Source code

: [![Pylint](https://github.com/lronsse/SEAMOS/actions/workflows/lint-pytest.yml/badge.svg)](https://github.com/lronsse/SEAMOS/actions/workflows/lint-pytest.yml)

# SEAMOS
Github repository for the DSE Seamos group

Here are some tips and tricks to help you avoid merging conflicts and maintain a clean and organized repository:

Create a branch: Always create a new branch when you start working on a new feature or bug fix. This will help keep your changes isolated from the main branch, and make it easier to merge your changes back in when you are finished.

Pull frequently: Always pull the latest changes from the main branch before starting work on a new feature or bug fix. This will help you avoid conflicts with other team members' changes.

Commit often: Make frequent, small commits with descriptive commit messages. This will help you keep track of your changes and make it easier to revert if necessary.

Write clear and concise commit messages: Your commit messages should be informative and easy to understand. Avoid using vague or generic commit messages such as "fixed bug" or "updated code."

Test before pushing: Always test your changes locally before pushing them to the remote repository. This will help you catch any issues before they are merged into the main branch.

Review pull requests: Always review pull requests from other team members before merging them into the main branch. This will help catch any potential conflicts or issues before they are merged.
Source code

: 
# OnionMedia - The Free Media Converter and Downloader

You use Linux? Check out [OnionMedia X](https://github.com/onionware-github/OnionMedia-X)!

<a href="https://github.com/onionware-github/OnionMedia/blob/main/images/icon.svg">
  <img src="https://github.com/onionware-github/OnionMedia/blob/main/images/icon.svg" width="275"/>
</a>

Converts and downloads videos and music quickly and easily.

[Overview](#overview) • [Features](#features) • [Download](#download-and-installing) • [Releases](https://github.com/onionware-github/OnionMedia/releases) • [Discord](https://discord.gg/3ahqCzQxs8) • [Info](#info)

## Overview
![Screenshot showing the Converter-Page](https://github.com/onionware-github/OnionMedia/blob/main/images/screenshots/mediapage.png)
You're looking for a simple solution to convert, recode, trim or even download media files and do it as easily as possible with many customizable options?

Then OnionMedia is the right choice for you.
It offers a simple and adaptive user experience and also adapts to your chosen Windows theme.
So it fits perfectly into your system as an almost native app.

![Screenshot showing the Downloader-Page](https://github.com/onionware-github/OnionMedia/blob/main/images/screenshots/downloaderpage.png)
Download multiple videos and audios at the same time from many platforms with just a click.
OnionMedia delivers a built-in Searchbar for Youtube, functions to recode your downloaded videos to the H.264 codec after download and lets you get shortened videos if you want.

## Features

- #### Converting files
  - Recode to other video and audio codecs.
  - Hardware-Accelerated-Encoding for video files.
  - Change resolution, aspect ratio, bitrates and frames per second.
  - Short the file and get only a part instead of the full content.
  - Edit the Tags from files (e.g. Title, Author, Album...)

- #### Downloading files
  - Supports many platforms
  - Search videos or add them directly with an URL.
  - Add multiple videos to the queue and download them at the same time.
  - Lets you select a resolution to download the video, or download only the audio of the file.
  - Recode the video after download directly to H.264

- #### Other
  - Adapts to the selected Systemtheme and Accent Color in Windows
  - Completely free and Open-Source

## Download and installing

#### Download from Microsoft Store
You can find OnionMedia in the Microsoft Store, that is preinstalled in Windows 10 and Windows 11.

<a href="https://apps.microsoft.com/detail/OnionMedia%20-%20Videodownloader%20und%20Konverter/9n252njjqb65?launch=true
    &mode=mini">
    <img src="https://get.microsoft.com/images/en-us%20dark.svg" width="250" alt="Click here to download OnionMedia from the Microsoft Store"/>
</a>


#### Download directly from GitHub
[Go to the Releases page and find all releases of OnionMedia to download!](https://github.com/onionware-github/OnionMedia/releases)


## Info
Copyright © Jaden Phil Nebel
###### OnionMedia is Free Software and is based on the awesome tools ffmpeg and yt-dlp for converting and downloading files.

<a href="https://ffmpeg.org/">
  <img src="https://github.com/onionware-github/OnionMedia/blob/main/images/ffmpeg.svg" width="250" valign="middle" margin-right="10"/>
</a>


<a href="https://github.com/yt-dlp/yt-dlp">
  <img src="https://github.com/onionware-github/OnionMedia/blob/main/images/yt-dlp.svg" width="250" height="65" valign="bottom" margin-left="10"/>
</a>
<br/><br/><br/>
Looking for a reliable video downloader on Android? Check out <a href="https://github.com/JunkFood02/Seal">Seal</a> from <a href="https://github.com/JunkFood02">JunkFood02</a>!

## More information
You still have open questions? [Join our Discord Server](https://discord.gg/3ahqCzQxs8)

○ ○ ○ ○

EXERCISE GOAL:
Take every line from the listing above that includes the word "after" and copy it.

FINAL ANSWER:
OnionMedia delivers a built-in Searchbar for Youtube, functions to recode your downloaded videos to the H.264 codec after download and lets you get shortened videos if you want.
  - Recode the video after download directly to H.264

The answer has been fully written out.